People v DeJesus
2007 NY Slip Op 08318 [45 AD3d 986]
November 8, 2007
Appellate Division, Third Department
Published by New York State Law Reporting Bureau pursuant to Judiciary Law § 431.
As corrected through Wednesday, January 16, 2008

The People of the State of New York, Respondent,
Hector L. DeJesus, Appellant.

[*1] Mark Diamond, Albany, for appellant, and appellant pro se.

Beth G. Cozzolino, District Attorney, Hudson (H. Neal Conolly of counsel), for respondent.

Crew III, J. Appeal from a judgment of the County Court of Columbia County (Czajka, J.), rendered August 31, 2005, upon a verdict convicting defendant of the crimes of murder in the second degree and burglary in the second degree.

In the early morning hours of November 1, 2004, defendant and four others went to the home of Henry Gropp for the purpose of stealing money. Upon entering the home, the group were confronted by Gropp and, during the encounter, Gropp was fatally stabbed. Consequently, defendant was indicted and charged with felony murder and burglary in the second degree. Upon his unsuccessful attempt to have his confession suppressed, defendant was convicted on both counts of the indictment and sentenced to concurrent prison terms of 25 years to life on the felony murder conviction and 15 years on the burglary conviction. Defendant now appeals.

Defendant initially contends that County Court improperly denied his motion to suppress inasmuch as the police used deceptive measures to get him to go to police headquarters, [*2]denied him access to his brother and did not permit him to call his father. We disagree. While defendant's consent to accompany the police to the station was obtained by ruse, there is nothing in the record revealing that defendant's assent was anything other than voluntary and nothing suggests that defendant's ultimate statement was the result of such ruse, thus rendering his statement admissible (see People v MacGilfrey, 288 AD2d 554, 556 [2001], lv denied 97 NY2d 757 [2002]).

The record further reflects that defendant's brother came to the station and asked about defendant but apparently was not permitted to see him. Defendant claims that this was a basis for suppression of his statement. Again, we disagree. It is now well established that the police are not required to provide a defendant access to a family member who is present at police headquarters during interrogation (see People v Cole, 24 AD3d 1021, 1023 [2005], lv denied 6 NY3d 832 [2006]).

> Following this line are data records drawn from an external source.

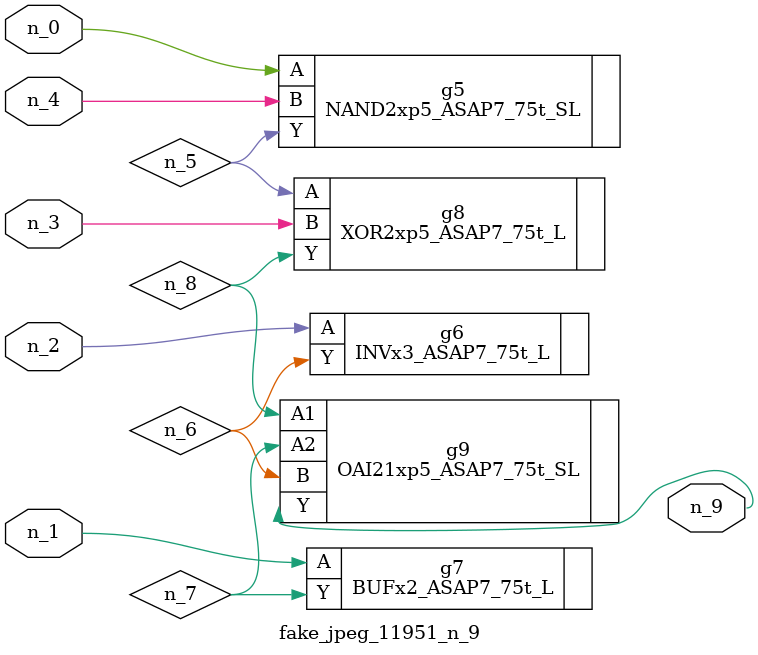
<source format=v>
module fake_jpeg_11951_n_9 (n_3, n_2, n_1, n_0, n_4, n_9);

input n_3;
input n_2;
input n_1;
input n_0;
input n_4;

output n_9;

wire n_8;
wire n_6;
wire n_5;
wire n_7;

NAND2xp5_ASAP7_75t_SL g5 ( 
.A(n_0),
.B(n_4),
.Y(n_5)
);

INVx3_ASAP7_75t_L g6 ( 
.A(n_2),
.Y(n_6)
);

BUFx2_ASAP7_75t_L g7 ( 
.A(n_1),
.Y(n_7)
);

XOR2xp5_ASAP7_75t_L g8 ( 
.A(n_5),
.B(n_3),
.Y(n_8)
);

OAI21xp5_ASAP7_75t_SL g9 ( 
.A1(n_8),
.A2(n_7),
.B(n_6),
.Y(n_9)
);


endmodule
</source>
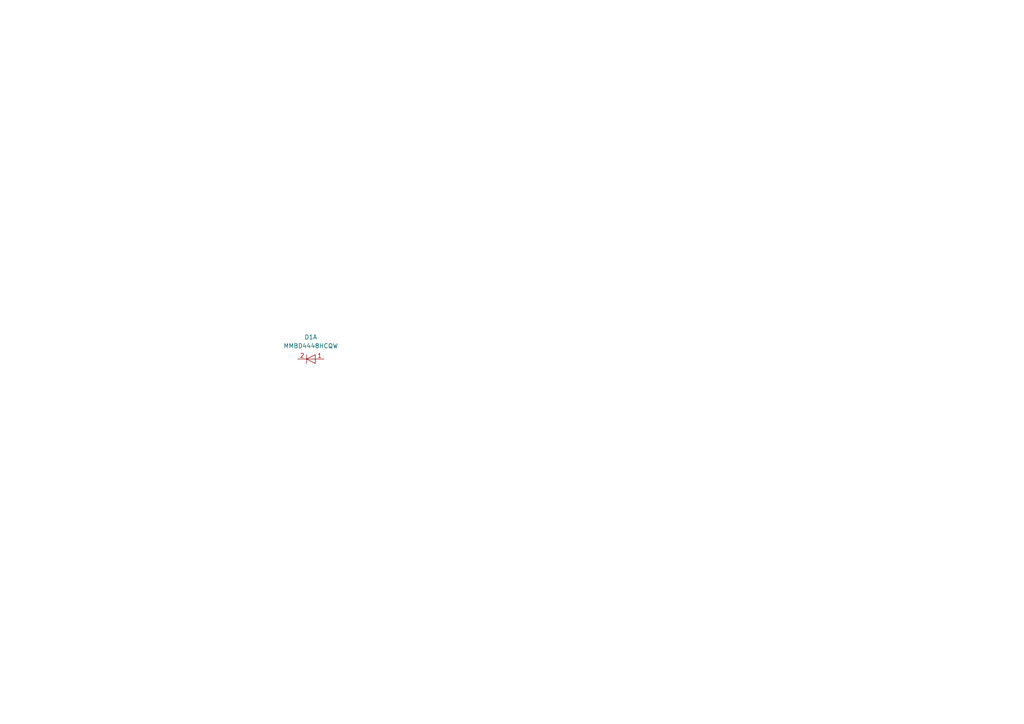
<source format=kicad_sch>
(kicad_sch
	(version 20250114)
	(generator "eeschema")
	(generator_version "9.0")
	(uuid "2a3d2e7b-d884-46d5-8996-830f5b619e81")
	(paper "A4")
	
	(symbol
		(lib_id "Diode:MMBD4448HCQW")
		(at 90.17 104.14 0)
		(unit 1)
		(exclude_from_sim no)
		(in_bom yes)
		(on_board yes)
		(dnp no)
		(fields_autoplaced yes)
		(uuid "e2c04235-3d23-4cd1-a5e4-76228ab94c51")
		(property "Reference" "D1"
			(at 90.1319 97.79 0)
			(effects
				(font
					(size 1.27 1.27)
				)
			)
		)
		(property "Value" "MMBD4448HCQW"
			(at 90.1319 100.33 0)
			(effects
				(font
					(size 1.27 1.27)
				)
			)
		)
		(property "Footprint" "Package_TO_SOT_SMD:SOT-353_SC-70-5"
			(at 90.17 108.585 0)
			(effects
				(font
					(size 1.27 1.27)
				)
				(hide yes)
			)
		)
		(property "Datasheet" "http://www.diodes.com/datasheets/ds30153.pdf"
			(at 90.17 101.6 0)
			(effects
				(font
					(size 1.27 1.27)
				)
				(hide yes)
			)
		)
		(property "Description" "Quad Switching Diode Array Common Cathode"
			(at 90.17 104.14 0)
			(effects
				(font
					(size 1.27 1.27)
				)
				(hide yes)
			)
		)
		(pin "3"
			(uuid "36a45850-0c68-4121-bfab-277217eb3a0c")
		)
		(pin "4"
			(uuid "f899a6a1-6279-45ab-bba3-a440273abf17")
		)
		(pin "2"
			(uuid "63615615-f776-48a1-9620-d136d0a6b41e")
		)
		(pin "1"
			(uuid "ff46b9af-ffde-41fc-8388-69ce7775ef38")
		)
		(pin "2"
			(uuid "a8a6d5dc-9faa-4fba-8186-5635da2d014d")
		)
		(pin "2"
			(uuid "f9a27385-53b7-41c8-81f3-8ba2d54c1d84")
		)
		(pin "5"
			(uuid "5721f488-bef4-4428-9514-e992b09acc63")
		)
		(pin "2"
			(uuid "3606c4cd-07d4-40de-be0e-bd958ff565cf")
		)
		(instances
			(project ""
				(path "/2a3d2e7b-d884-46d5-8996-830f5b619e81"
					(reference "D1")
					(unit 1)
				)
			)
		)
	)
	(sheet_instances
		(path "/"
			(page "1")
		)
	)
	(embedded_fonts no)
)

</source>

Finally, defendant claims that County Court erred in failing to suppress his inculpatory statement by reason of the police failing to permit him to call his father. Initially, we note that the record does not support defendant's contention that the police denied him the opportunity to telephone his father. But, even if they did, we note that defendant was legally an adult and the police had no obligation to permit him to make such a call during the interrogation (see People v Henson, 263 AD2d 550, 551 [1999], lv denied 93 NY2d 1044 [1999]; People v Shepard, 259 AD2d 775, 776 [1999], lv denied 93 NY2d 979 [1999]).

We have considered defendant's remaining arguments, including those contained in his pro se brief, and find them equally without merit excepting defendant's contention that County Court erred in admitting a hockey mask into evidence. While that evidence was inadmissible, we find such error to be harmless in light of the otherwise overwhelming evidence of defendant's guilt.

Cardona, P.J., Mercure, Carpinello and Kane, JJ., concur. Ordered that the judgment is affirmed.